Easy loose step; when hunting, extended fast trot with intermittent paces of gallop.

SKIN:

Close fitting to the body, it must be thick and lean. It is thinner on the head, the throat, and the groin, under the arms and on the back parts of the body; at the elbows it is soft to the touch. The skin just forms two folds which begin at the branches of the lower jaw and disappear at the first half of the neck (dewlap). When the head is carried low, one just notices one fold, which descends from the outer corner of the eye over the cheek; in its hind edge this fold ends in a tuft of hair. The pigmentation of the skin varies according to the colour of the markings of the coat.

COAT

HAIR:

Of a length of 4 to 6 cm on the body, shorter on the muzzle, the head, the ears, the front sides of the legs and the feet. On the backsides of the legs, the hair is like a rough brush, but never with fringes. Long and stiff hair -garnish form thick eyebrows and on the lips forming thick moustaches and also a tufted beard. The hair is stiff, harsh, dense and rather flat, with lack of undercoat.

COLOUR:

Pure white, white with orange markings, white speckled with orange, white with brown (chestnut) markings, orange roan or brown roan (chestnut). The preferred shade of brown is the colour of « Friar’s frock ». Not permitted colours are: tricolour, tan markings, black in any combinations.

SIZE AND WEIGHT:

Height at the withers: males from 60 to 70 cm. Females from 58 to 65 cm. Weight: males from 32 to 37 kg. Females from 28 to 30 kg.

FAULTS:

Any departure from the foregoing points should be considered a fault and the seriousness with which the fault should be regarded should be in exact proportion to its degree and its effect upon the health and welfare of the dog and its ability to perform its traditional work.

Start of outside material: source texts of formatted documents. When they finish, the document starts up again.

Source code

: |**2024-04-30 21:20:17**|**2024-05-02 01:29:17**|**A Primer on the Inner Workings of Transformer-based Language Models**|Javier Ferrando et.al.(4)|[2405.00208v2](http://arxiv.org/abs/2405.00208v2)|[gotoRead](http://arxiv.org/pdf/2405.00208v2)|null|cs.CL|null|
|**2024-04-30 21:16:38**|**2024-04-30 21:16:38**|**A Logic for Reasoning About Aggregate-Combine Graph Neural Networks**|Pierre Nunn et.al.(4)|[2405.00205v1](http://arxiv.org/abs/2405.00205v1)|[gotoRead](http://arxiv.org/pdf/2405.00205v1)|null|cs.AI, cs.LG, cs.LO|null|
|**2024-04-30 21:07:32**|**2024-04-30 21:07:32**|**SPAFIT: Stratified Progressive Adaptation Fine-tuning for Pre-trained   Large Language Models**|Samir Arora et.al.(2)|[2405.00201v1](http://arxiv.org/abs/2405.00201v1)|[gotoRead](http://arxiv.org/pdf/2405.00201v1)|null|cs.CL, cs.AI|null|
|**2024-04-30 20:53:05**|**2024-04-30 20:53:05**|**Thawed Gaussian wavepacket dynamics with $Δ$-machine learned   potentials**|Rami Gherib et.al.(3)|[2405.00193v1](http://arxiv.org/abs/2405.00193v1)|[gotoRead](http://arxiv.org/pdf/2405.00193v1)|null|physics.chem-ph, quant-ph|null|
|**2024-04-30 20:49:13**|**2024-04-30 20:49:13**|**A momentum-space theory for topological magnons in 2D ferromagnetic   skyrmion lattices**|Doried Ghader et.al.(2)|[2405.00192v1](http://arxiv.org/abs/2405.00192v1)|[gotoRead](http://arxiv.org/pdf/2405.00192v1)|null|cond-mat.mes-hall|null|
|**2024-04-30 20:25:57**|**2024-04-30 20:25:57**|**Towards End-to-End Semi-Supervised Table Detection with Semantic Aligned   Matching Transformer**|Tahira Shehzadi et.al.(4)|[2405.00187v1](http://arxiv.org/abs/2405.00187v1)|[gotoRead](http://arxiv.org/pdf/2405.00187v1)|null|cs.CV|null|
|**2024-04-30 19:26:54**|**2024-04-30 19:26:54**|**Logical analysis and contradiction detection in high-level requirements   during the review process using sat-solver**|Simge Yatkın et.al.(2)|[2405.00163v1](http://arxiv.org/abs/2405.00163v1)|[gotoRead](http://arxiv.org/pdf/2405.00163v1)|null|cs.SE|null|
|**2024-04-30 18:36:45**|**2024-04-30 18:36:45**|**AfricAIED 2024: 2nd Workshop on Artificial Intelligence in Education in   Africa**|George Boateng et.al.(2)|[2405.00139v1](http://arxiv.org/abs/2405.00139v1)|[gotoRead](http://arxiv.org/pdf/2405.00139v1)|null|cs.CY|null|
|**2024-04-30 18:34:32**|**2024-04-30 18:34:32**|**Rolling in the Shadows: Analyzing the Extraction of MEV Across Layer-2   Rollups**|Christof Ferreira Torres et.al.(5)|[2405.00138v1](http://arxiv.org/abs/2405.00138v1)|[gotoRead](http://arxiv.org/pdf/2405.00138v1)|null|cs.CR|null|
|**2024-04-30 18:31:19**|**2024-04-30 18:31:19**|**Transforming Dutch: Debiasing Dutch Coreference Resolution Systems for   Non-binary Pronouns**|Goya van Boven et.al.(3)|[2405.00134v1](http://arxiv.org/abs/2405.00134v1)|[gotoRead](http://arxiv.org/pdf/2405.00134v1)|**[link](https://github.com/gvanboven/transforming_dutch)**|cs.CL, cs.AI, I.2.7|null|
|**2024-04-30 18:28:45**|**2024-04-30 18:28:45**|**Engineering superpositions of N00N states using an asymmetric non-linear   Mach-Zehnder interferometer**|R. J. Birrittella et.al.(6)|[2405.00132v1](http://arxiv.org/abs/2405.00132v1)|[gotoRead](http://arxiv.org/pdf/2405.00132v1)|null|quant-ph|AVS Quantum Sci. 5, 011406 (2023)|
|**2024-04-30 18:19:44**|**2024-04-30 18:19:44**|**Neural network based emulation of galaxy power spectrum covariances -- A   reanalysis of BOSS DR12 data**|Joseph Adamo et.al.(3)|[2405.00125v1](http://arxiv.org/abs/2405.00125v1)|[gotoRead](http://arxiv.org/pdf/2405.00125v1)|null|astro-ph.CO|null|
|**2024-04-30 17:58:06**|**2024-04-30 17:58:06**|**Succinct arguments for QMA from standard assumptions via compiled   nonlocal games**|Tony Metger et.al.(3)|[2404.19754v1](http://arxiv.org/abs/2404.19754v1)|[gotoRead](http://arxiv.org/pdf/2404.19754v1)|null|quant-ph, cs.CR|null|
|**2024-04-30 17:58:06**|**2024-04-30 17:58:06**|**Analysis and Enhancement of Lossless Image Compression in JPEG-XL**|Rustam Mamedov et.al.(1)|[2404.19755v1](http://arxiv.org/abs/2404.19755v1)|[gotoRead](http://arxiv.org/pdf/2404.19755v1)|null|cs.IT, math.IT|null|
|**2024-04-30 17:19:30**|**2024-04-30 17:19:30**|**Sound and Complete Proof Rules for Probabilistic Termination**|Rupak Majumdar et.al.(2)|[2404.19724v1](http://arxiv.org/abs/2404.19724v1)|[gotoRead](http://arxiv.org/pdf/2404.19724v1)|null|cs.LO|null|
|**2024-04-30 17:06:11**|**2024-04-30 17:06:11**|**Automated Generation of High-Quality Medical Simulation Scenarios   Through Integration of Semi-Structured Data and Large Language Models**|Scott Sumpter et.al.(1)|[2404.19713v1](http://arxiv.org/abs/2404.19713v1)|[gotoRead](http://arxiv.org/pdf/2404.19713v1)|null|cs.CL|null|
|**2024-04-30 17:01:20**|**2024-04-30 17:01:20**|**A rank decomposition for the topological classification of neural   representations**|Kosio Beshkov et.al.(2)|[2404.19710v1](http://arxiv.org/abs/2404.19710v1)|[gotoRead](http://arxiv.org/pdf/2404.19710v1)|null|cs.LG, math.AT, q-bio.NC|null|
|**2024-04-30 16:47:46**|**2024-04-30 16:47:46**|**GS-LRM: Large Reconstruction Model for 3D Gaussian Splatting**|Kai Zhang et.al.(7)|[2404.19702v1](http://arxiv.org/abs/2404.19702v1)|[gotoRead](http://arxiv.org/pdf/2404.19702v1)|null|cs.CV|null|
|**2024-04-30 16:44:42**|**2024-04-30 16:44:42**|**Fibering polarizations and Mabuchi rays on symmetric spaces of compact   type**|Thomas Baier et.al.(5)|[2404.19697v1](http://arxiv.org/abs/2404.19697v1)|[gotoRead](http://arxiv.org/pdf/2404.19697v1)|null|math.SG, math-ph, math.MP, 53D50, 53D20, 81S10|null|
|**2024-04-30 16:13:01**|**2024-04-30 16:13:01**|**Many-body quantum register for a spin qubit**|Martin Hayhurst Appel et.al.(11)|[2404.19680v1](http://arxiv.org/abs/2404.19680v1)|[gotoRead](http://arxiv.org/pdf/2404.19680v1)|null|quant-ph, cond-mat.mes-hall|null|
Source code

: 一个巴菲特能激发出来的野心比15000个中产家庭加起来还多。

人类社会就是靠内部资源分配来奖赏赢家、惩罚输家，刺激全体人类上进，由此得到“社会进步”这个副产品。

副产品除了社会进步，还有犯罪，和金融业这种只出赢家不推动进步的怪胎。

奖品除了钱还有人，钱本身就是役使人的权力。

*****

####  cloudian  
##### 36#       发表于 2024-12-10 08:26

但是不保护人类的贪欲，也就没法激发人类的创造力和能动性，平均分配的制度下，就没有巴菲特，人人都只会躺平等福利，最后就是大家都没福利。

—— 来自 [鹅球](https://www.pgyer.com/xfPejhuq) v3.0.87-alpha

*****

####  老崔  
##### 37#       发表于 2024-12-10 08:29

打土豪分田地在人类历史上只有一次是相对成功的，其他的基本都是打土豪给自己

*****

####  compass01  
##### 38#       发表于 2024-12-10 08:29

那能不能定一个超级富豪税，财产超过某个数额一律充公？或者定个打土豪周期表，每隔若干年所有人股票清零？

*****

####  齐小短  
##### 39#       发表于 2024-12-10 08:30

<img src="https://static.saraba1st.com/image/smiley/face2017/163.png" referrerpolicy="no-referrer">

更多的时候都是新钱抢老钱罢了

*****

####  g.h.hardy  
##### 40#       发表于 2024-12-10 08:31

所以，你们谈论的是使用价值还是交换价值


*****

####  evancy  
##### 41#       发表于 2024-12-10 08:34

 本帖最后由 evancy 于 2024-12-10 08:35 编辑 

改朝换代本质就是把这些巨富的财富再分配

  • Tail that is thin or curled over the back. 

DISQUALIFYING FAULTS:

  • Aggressive or overly shy.
  • Any dog clearly showing physical or behavioural abnormalities shall be disqualified.
  • Upper cranio-facial axes convergent.
  • Total depigmentation of the nose.
  • Concave nasal bridge.
  • Overshot or accentuated undershot mouth.
  • Wall eye.
  • Black pigmentation of the skin or the mucous membranes.
  • Coat tricoloured, tan markings, or black in all combinations. 

N.B.:

  • Male animals should have two apparently normal testicles fully descended into the scrotum.
  • Only functionally and clinically healthy dogs, with breed typical conformation should be used for breeding.